All of the records must be restated exactly, with every line complete.
------ Records for processing ------
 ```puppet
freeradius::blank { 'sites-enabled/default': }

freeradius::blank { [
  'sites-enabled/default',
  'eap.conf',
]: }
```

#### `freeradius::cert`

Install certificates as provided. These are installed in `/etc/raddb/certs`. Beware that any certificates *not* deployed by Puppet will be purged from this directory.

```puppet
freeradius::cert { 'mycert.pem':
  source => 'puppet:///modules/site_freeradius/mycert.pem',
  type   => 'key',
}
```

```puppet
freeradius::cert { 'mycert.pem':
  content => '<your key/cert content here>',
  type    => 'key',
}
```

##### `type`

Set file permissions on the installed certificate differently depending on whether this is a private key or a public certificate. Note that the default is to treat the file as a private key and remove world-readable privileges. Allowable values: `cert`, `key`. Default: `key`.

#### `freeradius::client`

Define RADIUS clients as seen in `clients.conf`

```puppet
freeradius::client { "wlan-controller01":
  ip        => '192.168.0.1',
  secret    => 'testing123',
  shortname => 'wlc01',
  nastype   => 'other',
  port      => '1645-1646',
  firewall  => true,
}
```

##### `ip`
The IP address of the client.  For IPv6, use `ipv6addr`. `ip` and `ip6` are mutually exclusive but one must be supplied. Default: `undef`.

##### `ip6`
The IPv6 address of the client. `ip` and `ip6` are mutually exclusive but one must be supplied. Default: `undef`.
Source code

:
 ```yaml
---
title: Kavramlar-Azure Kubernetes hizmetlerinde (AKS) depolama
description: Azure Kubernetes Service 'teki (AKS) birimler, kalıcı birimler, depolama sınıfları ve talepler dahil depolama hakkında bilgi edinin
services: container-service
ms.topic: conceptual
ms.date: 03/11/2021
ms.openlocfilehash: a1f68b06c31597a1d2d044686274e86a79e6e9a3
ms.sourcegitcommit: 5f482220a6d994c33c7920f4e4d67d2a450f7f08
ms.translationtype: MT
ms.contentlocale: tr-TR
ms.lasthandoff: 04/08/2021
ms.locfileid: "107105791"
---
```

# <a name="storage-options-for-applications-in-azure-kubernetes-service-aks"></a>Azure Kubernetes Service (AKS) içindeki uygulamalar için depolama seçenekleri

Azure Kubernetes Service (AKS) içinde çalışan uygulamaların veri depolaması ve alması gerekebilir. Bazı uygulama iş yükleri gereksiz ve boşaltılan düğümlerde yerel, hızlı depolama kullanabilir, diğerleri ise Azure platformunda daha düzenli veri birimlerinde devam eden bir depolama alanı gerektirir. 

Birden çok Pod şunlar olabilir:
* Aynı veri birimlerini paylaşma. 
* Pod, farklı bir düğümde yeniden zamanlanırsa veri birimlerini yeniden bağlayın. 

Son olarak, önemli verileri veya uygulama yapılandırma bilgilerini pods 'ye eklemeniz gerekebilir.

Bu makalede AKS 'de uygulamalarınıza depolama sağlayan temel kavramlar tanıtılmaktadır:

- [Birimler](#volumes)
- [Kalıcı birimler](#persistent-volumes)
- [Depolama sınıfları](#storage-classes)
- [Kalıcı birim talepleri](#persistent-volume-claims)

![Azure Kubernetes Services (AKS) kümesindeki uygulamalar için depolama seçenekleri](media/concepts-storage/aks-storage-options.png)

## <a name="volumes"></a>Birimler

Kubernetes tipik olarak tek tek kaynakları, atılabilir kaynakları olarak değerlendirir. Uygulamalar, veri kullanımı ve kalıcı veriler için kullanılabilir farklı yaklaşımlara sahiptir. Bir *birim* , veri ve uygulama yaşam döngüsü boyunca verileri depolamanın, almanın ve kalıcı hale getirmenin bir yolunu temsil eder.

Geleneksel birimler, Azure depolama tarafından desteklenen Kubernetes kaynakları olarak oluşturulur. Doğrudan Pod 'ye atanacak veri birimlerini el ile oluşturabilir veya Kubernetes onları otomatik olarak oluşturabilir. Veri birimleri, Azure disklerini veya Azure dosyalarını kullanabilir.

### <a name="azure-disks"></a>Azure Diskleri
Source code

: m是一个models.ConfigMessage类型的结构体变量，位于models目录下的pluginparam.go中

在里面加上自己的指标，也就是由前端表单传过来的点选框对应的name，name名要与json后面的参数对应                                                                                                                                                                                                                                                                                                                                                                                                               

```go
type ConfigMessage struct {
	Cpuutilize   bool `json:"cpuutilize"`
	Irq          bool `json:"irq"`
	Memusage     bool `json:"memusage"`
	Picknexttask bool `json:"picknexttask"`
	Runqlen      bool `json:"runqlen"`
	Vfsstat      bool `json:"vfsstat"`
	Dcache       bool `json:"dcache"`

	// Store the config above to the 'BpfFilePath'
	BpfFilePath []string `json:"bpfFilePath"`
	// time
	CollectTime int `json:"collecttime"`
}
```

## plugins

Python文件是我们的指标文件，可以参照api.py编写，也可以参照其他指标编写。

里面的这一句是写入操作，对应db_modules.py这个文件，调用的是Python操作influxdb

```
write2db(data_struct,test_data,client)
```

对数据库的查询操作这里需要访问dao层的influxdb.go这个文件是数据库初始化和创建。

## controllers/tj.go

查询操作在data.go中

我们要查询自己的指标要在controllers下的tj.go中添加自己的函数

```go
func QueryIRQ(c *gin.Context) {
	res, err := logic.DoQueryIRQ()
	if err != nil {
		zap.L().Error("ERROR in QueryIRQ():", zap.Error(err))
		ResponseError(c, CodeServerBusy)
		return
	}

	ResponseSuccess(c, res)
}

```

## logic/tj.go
------
*Output of the exercise*:
 ```puppet
freeradius::blank { 'sites-enabled/default': }

freeradius::blank { [
  'sites-enabled/default',
  'eap.conf',
]: }
```

#### `freeradius::cert`

Install certificates as provided. These are installed in `/etc/raddb/certs`. Beware that any certificates *not* deployed by Puppet will be purged from this directory.

```puppet
freeradius::cert { 'mycert.pem':
  source => 'puppet:///modules/site_freeradius/mycert.pem',
  type   => 'key',
}
```

```puppet
freeradius::cert { 'mycert.pem':
  content => '<your key/cert content here>',
  type    => 'key',
}
```

##### `type`

Set file permissions on the installed certificate differently depending on whether this is a private key or a public certificate. Note that the default is to treat the file as a private key and remove world-readable privileges. Allowable values: `cert`, `key`. Default: `key`.

#### `freeradius::client`

Define RADIUS clients as seen in `clients.conf`

```puppet
freeradius::client { "wlan-controller01":
  ip        => '192.168.0.1',
  secret    => 'testing123',
  shortname => 'wlc01',
  nastype   => 'other',
  port      => '1645-1646',
  firewall  => true,
}
```

##### `ip`
The IP address of the client.  For IPv6, use `ipv6addr`. `ip` and `ip6` are mutually exclusive but one must be supplied. Default: `undef`.

##### `ip6`
The IPv6 address of the client. `ip` and `ip6` are mutually exclusive but one must be supplied. Default: `undef`.
Source code

:
 ```yaml
---
title: Kavramlar-Azure Kubernetes hizmetlerinde (AKS) depolama
description: Azure Kubernetes Service 'teki (AKS) birimler, kalıcı birimler, depolama sınıfları ve talepler dahil depolama hakkında bilgi edinin
services: container-service
ms.topic: conceptual
ms.date: 03/11/2021
ms.openlocfilehash: a1f68b06c31597a1d2d044686274e86a79e6e9a3
ms.sourcegitcommit: 5f482220a6d994c33c7920f4e4d67d2a450f7f08
ms.translationtype: MT
ms.contentlocale: tr-TR
ms.lasthandoff: 04/08/2021
ms.locfileid: "107105791"
---
```

# <a name="storage-options-for-applications-in-azure-kubernetes-service-aks"></a>Azure Kubernetes Service (AKS) içindeki uygulamalar için depolama seçenekleri

Azure Kubernetes Service (AKS) içinde çalışan uygulamaların veri depolaması ve alması gerekebilir. Bazı uygulama iş yükleri gereksiz ve boşaltılan düğümlerde yerel, hızlı depolama kullanabilir, diğerleri ise Azure platformunda daha düzenli veri birimlerinde devam eden bir depolama alanı gerektirir. 

Birden çok Pod şunlar olabilir:
* Aynı veri birimlerini paylaşma. 
* Pod, farklı bir düğümde yeniden zamanlanırsa veri birimlerini yeniden bağlayın. 

Son olarak, önemli verileri veya uygulama yapılandırma bilgilerini pods 'ye eklemeniz gerekebilir.

Bu makalede AKS 'de uygulamalarınıza depolama sağlayan temel kavramlar tanıtılmaktadır:

- [Birimler](#volumes)
- [Kalıcı birimler](#persistent-volumes)
- [Depolama sınıfları](#storage-classes)
- [Kalıcı birim talepleri](#persistent-volume-claims)

![Azure Kubernetes Services (AKS) kümesindeki uygulamalar için depolama seçenekleri](media/concepts-storage/aks-storage-options.png)

## <a name="volumes"></a>Birimler

Kubernetes tipik olarak tek tek kaynakları, atılabilir kaynakları olarak değerlendirir. Uygulamalar, veri kullanımı ve kalıcı veriler için kullanılabilir farklı yaklaşımlara sahiptir. Bir *birim* , veri ve uygulama yaşam döngüsü boyunca verileri depolamanın, almanın ve kalıcı hale getirmenin bir yolunu temsil eder.

Geleneksel birimler, Azure depolama tarafından desteklenen Kubernetes kaynakları olarak oluşturulur. Doğrudan Pod 'ye atanacak veri birimlerini el ile oluşturabilir veya Kubernetes onları otomatik olarak oluşturabilir. Veri birimleri, Azure disklerini veya Azure dosyalarını kullanabilir.

### <a name="azure-disks"></a>Azure Diskleri
Source code

: m是一个models.ConfigMessage类型的结构体变量，位于models目录下的pluginparam.go中

在里面加上自己的指标，也就是由前端表单传过来的点选框对应的name，name名要与json后面的参数对应                                                                                                                                                                                                                                                                                                                                                                                                               

```go
type ConfigMessage struct {
	Cpuutilize   bool `json:"cpuutilize"`
	Irq          bool `json:"irq"`
	Memusage     bool `json:"memusage"`
	Picknexttask bool `json:"picknexttask"`
	Runqlen      bool `json:"runqlen"`
	Vfsstat      bool `json:"vfsstat"`
	Dcache       bool `json:"dcache"`

	// Store the config above to the 'BpfFilePath'
	BpfFilePath []string `json:"bpfFilePath"`
	// time
	CollectTime int `json:"collecttime"`
}
```

## plugins

Python文件是我们的指标文件，可以参照api.py编写，也可以参照其他指标编写。

里面的这一句是写入操作，对应db_modules.py这个文件，调用的是Python操作influxdb

```
write2db(data_struct,test_data,client)
```

对数据库的查询操作这里需要访问dao层的influxdb.go这个文件是数据库初始化和创建。

## controllers/tj.go

查询操作在data.go中

我们要查询自己的指标要在controllers下的tj.go中添加自己的函数

```go
func QueryIRQ(c *gin.Context) {
	res, err := logic.DoQueryIRQ()
	if err != nil {
		zap.L().Error("ERROR in QueryIRQ():", zap.Error(err))
		ResponseError(c, CodeServerBusy)
		return
	}

	ResponseSuccess(c, res)
}

```

## logic/tj.go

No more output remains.